Les conclusions de leur étude sont les suivantes : les femmes stérilisées par hysteroscopie ont un risque 10 fois plus élevé que celles stérilisées par laparoscopie, de devoir de nouveau subir une intervention dans l’année suivant la stérilisation ; ce risque est 8 fois et 6 fois plus élevé pour ces mêmes patientes à de 2 et 3 ans de l’opération. Les auteurs définissaient ces résultats comme présentant « une sérieuse menace pour la sécurité » (« serious safety concern »).

Les scientifiques en concluent que les risques et bénéfices des deux procédures devaient être évoquées avec les patientes dans le but que celles-ci soient pleinement éclairées à l’heure de choisir la méthode de stérilisation.

Quoiqu’il en soit, les effets indésirables rapportés par les patientes sont bien au-delà des réserves émises par le communiqué du Collège National des Gynécologues et Obstétriciens Français (CNGOF) en réaction à l’arrêté du 5 février 2016 imitant la pratique de l’acte de pose de dispositifs pour stérilisation tubaire par voie hystéroscopique à certains établissements de santé en application des dispositions de l’article L. 1151-1 du code de la santé publique.

Par la voix de son président, l’organisation professionnelle fustige ladite limitation à certains établissements sans concertation, conduisant au « retour en arrière », à des techniques « plus invasives » dont l’abrogation a été réclamée.

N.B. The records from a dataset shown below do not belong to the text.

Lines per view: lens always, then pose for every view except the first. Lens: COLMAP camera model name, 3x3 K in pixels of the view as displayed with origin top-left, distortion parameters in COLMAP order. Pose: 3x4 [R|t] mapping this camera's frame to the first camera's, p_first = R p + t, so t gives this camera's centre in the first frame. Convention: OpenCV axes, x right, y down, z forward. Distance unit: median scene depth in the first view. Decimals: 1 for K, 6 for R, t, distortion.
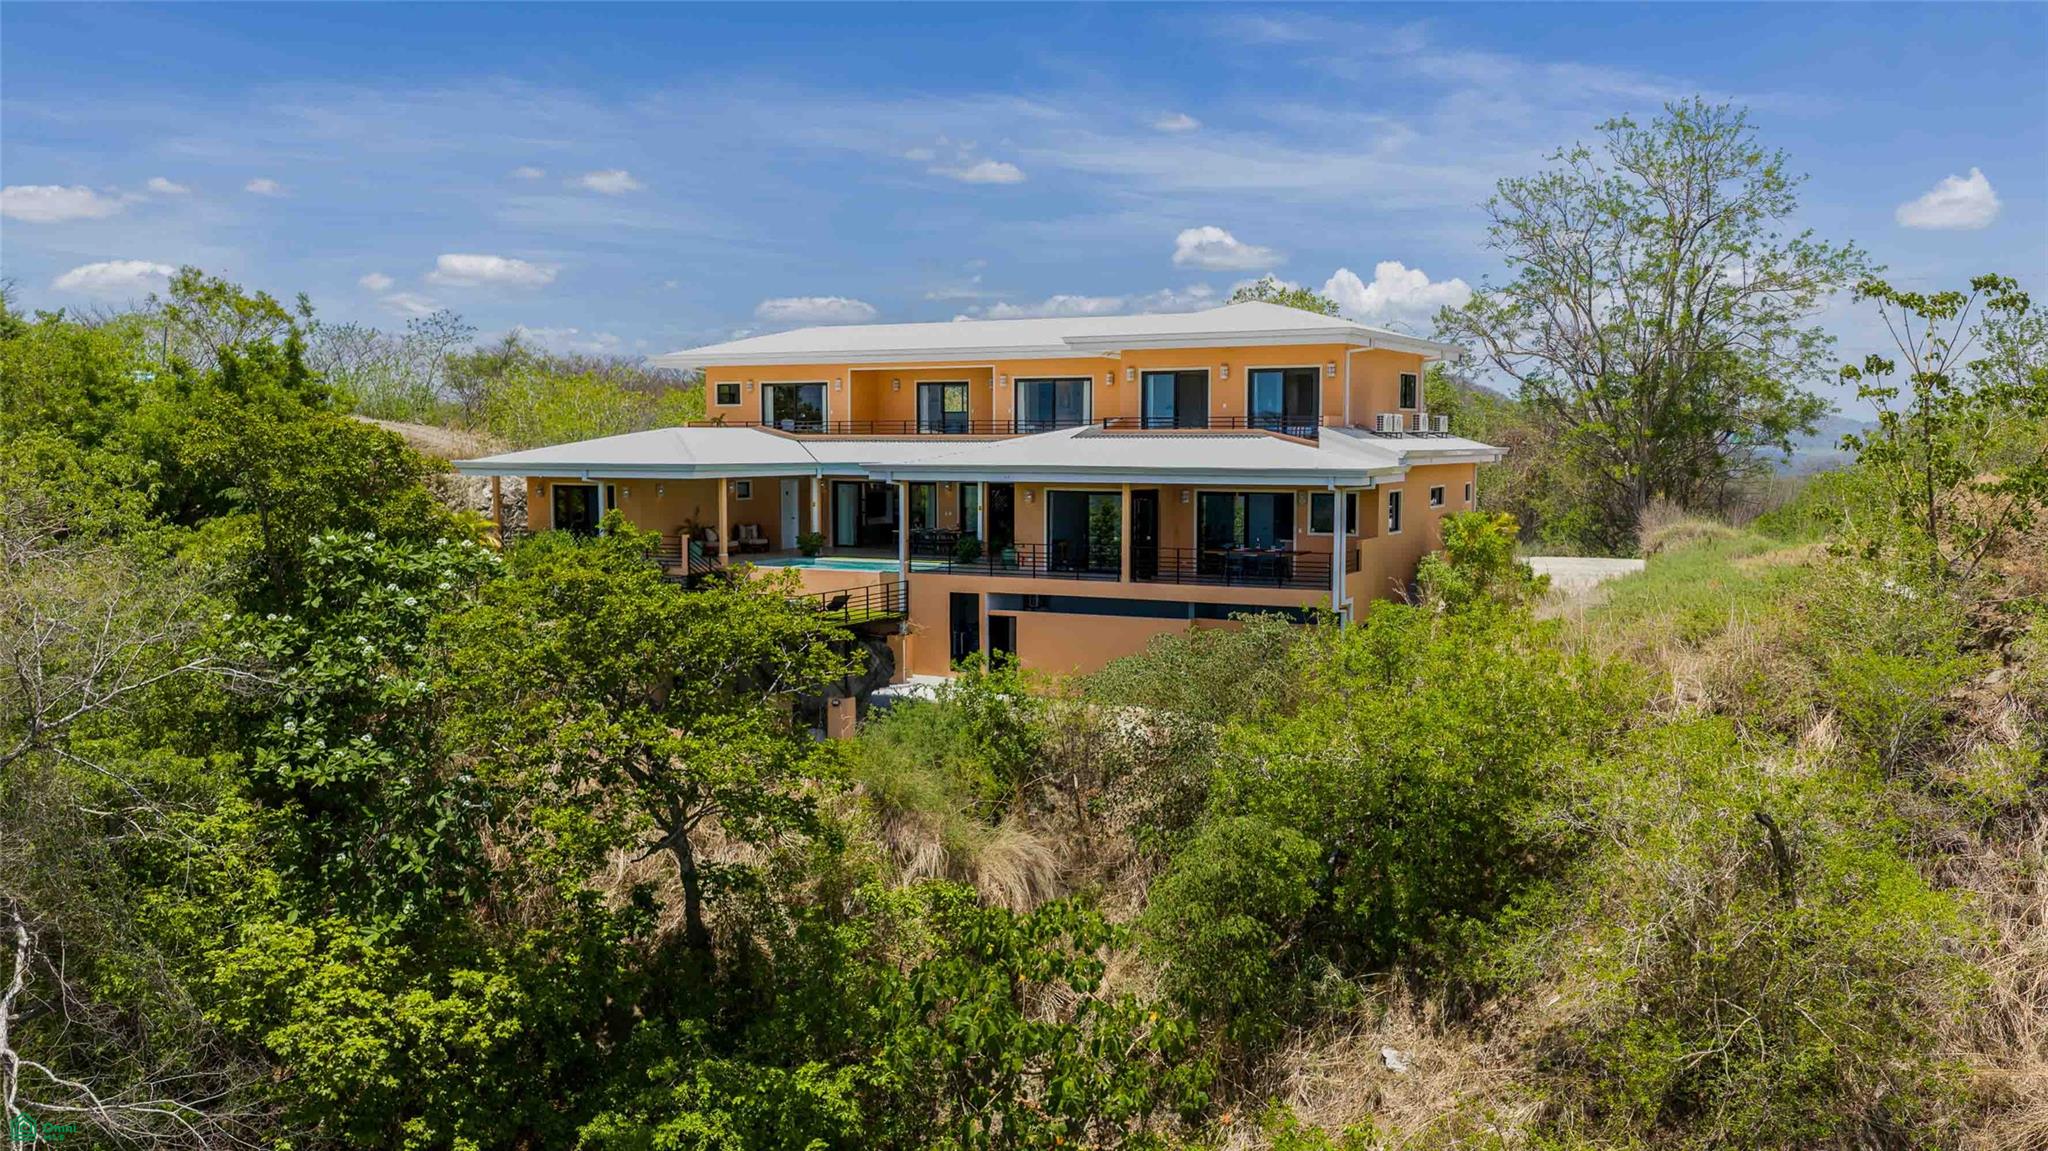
lens RADIAL K [[1734.7, 0, 1024.0], [0, 1734.7, 575.5], [0, 0, 1]] dist [0.024244, -0.052035]
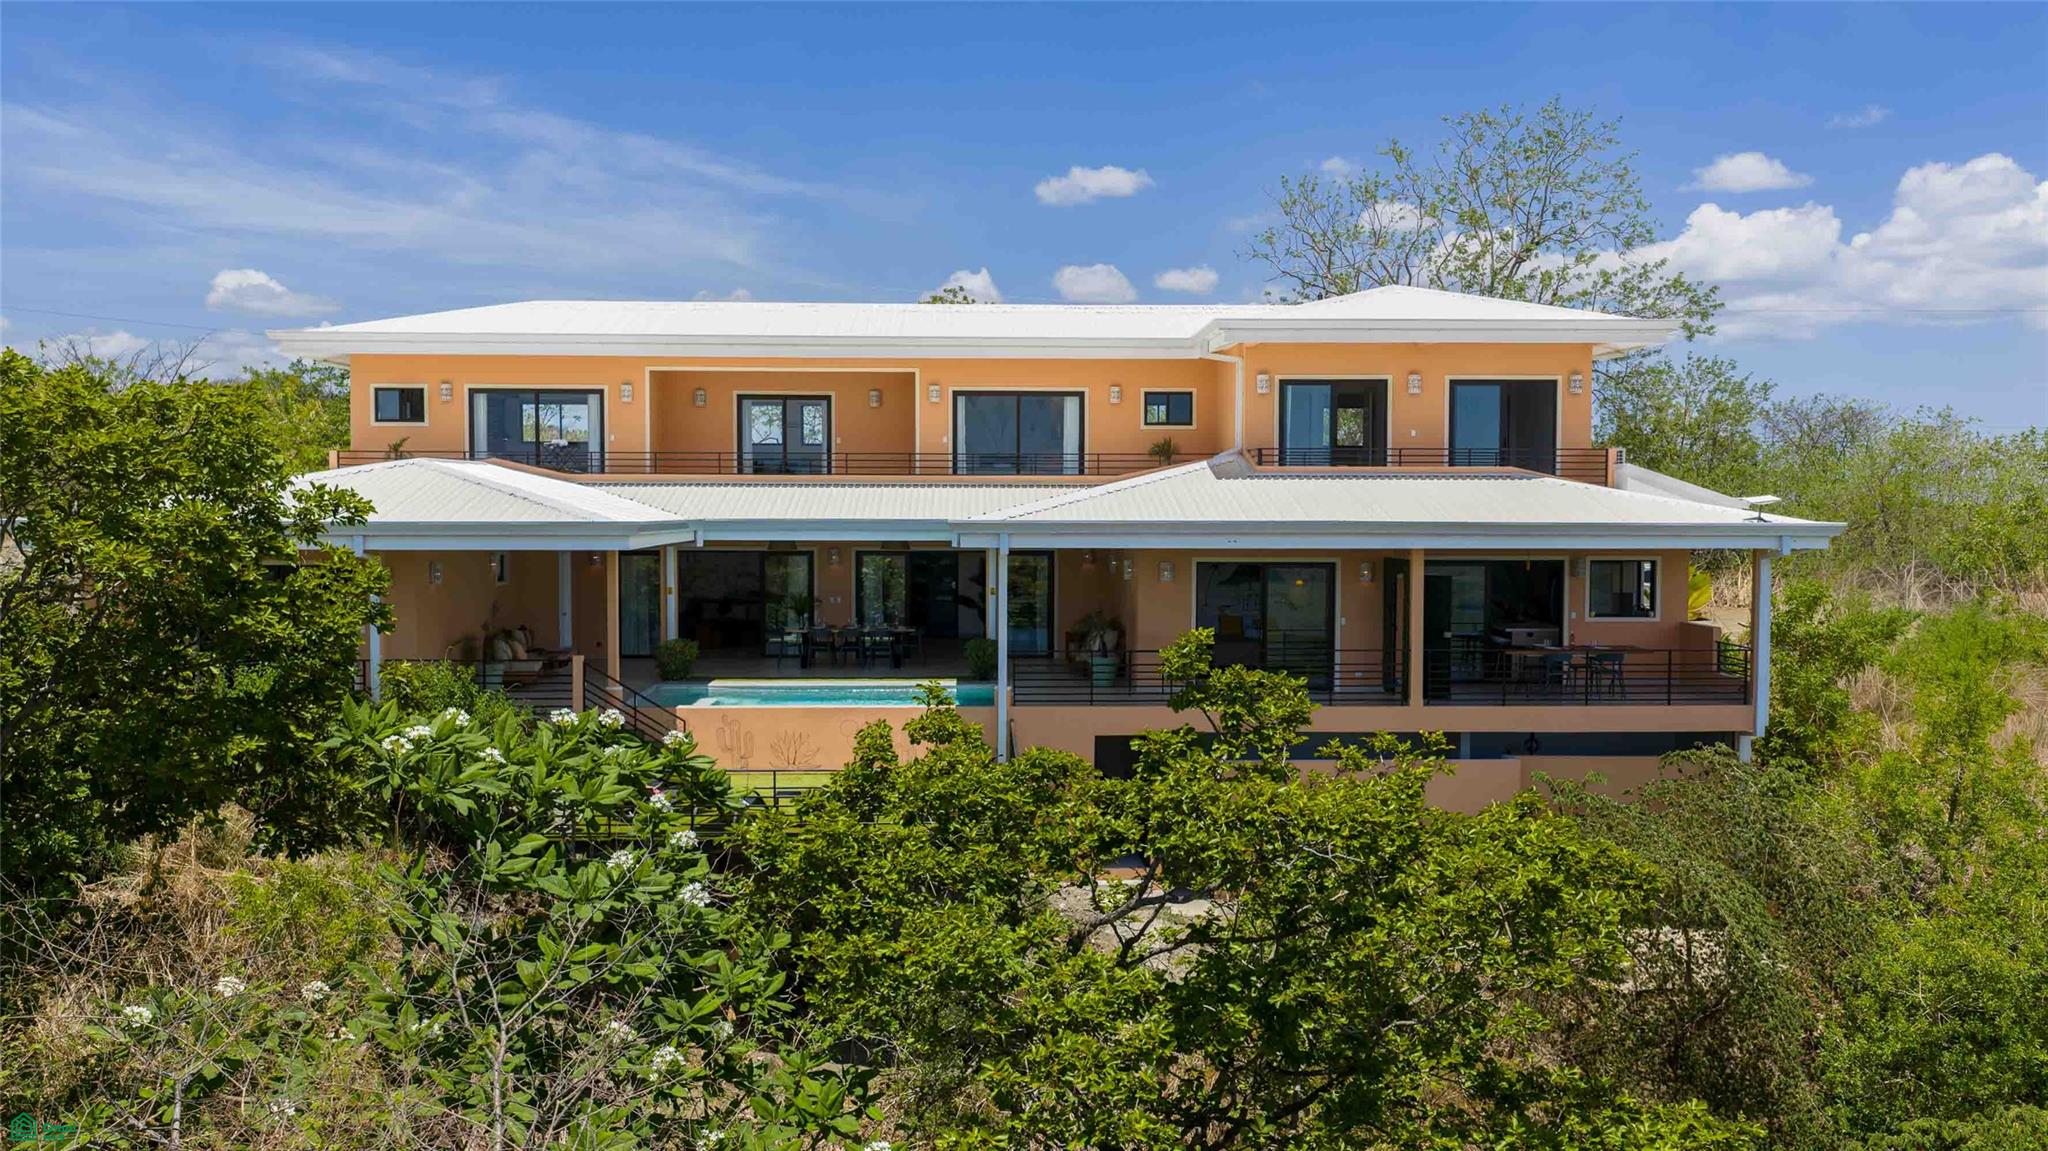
lens RADIAL K [[1734.7, 0, 1024.0], [0, 1734.7, 575.5], [0, 0, 1]] dist [0.024244, -0.052035]
pose [[0.869506, -0.019681, 0.493530, -0.353841], [0.036776, 0.999012, -0.024952, -0.031017], [-0.492551, 0.039846, 0.869371, 0.490309]]
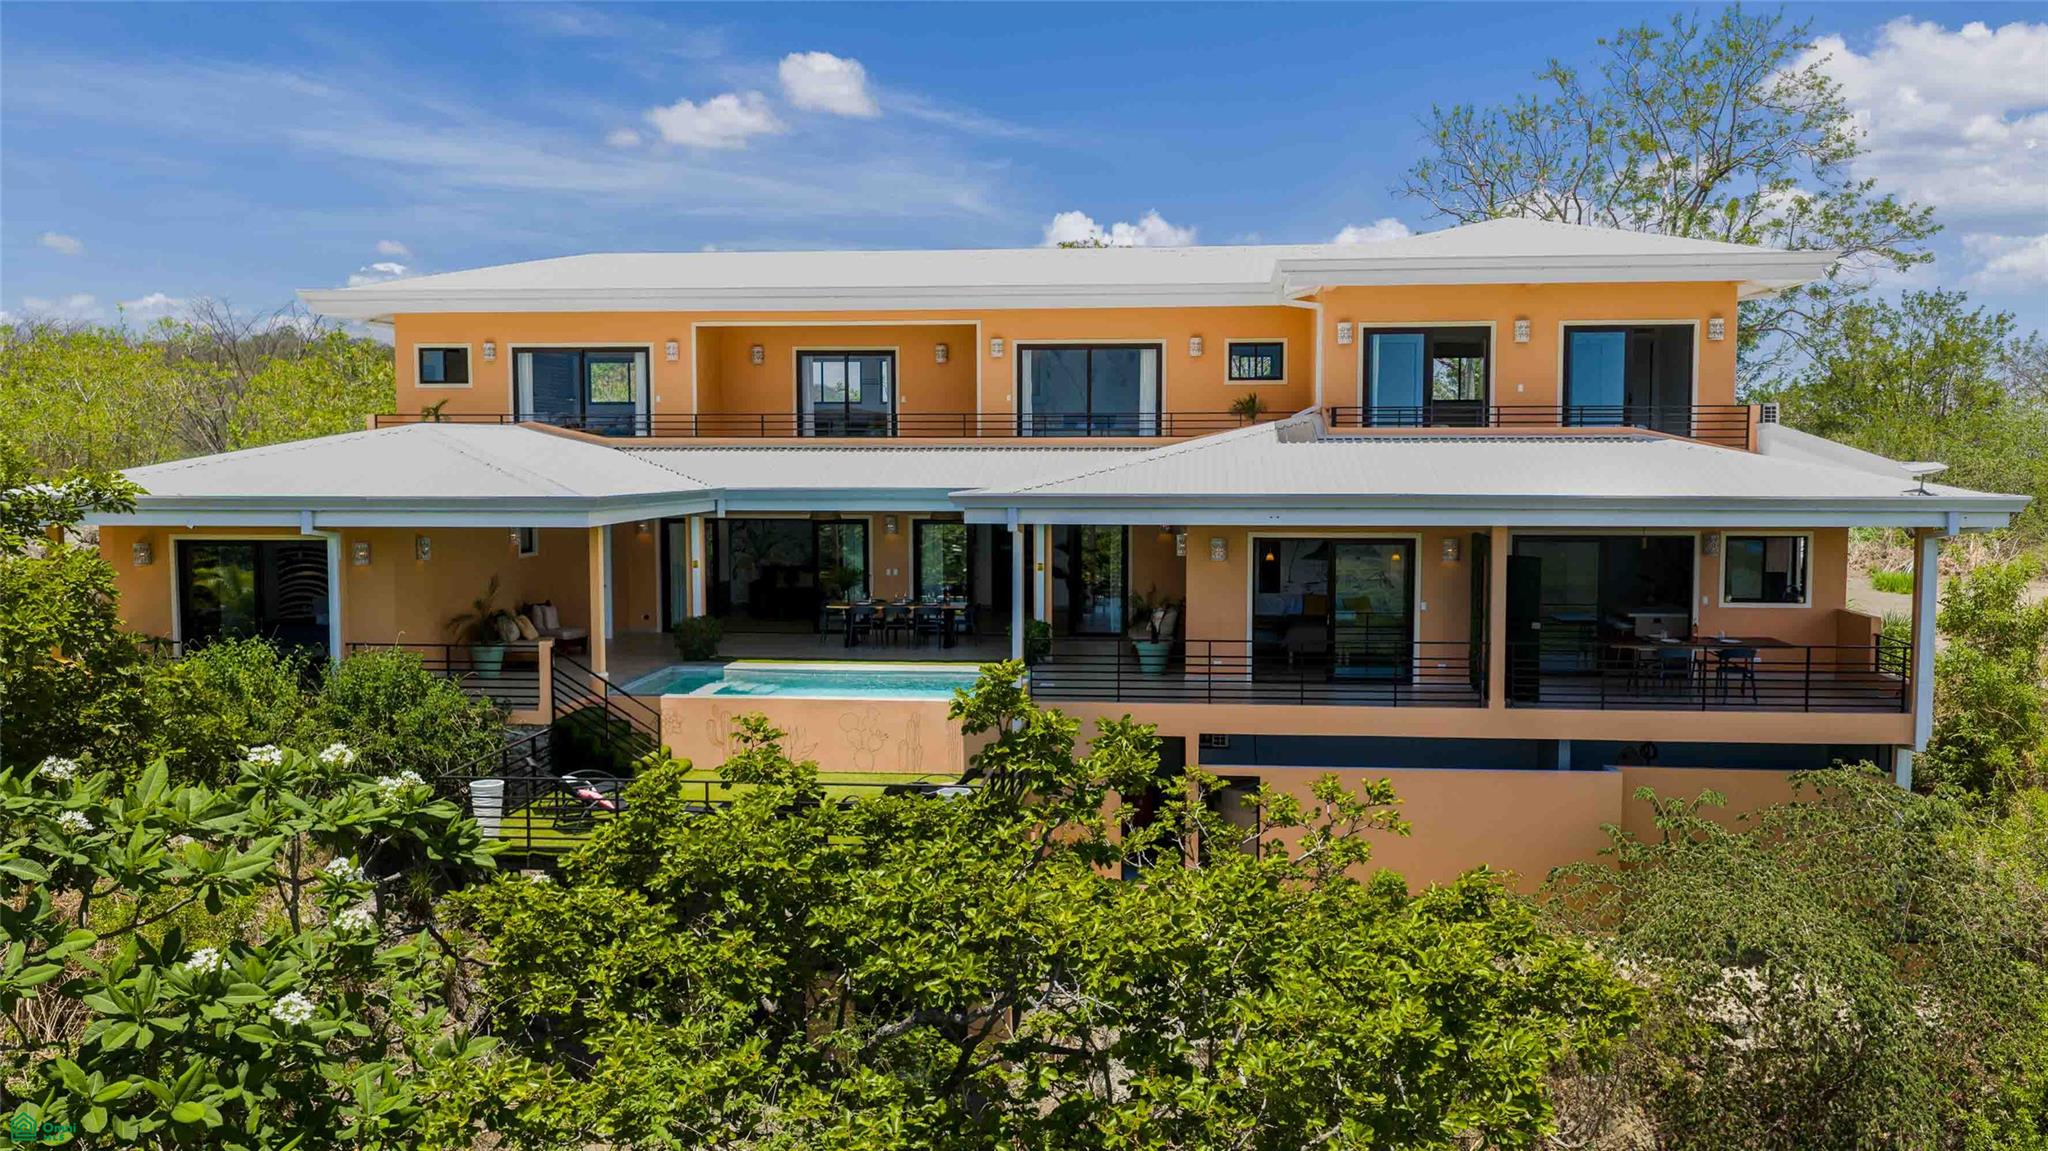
lens RADIAL K [[1722.8, 0, 1024.0], [0, 1722.8, 575.5], [0, 0, 1]] dist [0.017455, -0.005230]
pose [[0.927679, -0.028793, 0.372268, -0.261828], [0.030584, 0.999532, 0.001093, -0.040110], [-0.372125, 0.010372, 0.928125, 0.522767]]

Il justifie un nombre de complications supérieur du à la « généralisation de la technique » et indique qu’ « il ne serait pas justifié de se laisser envahir par des craintes excessives et de bannir cette technique de stérilisation tubaire moins invasive ». Il conclue que « la balance bénéfices/risques comparative ne serait peut-être pas au détriment de la technique Essure, à condition bien entendu qu’elle soit appliquée convenablement ».

Toutefois, il est à noter qu’un certain nombre d’effets indésirables et complications dont les effets sont parfois invalidants, sont déplorés par un nombre important de patientes et que ce chiffre est à mettre en regard avec le nombre de patiente ayant subi la stérilisation par hystéroscopie, permettant de prendre en compte l’ampleur du phénomène et éventuellement à l’avenir, à remettre en question le rapport bénéfice / risque. Des expertises médicales sont à envisager pour les nombreuses patientes souffrant d’effet indésirables.

BCVLex se tient à l’écoute des suites de ce dossier et ne manquera pas de vous tenir informés de son évolution.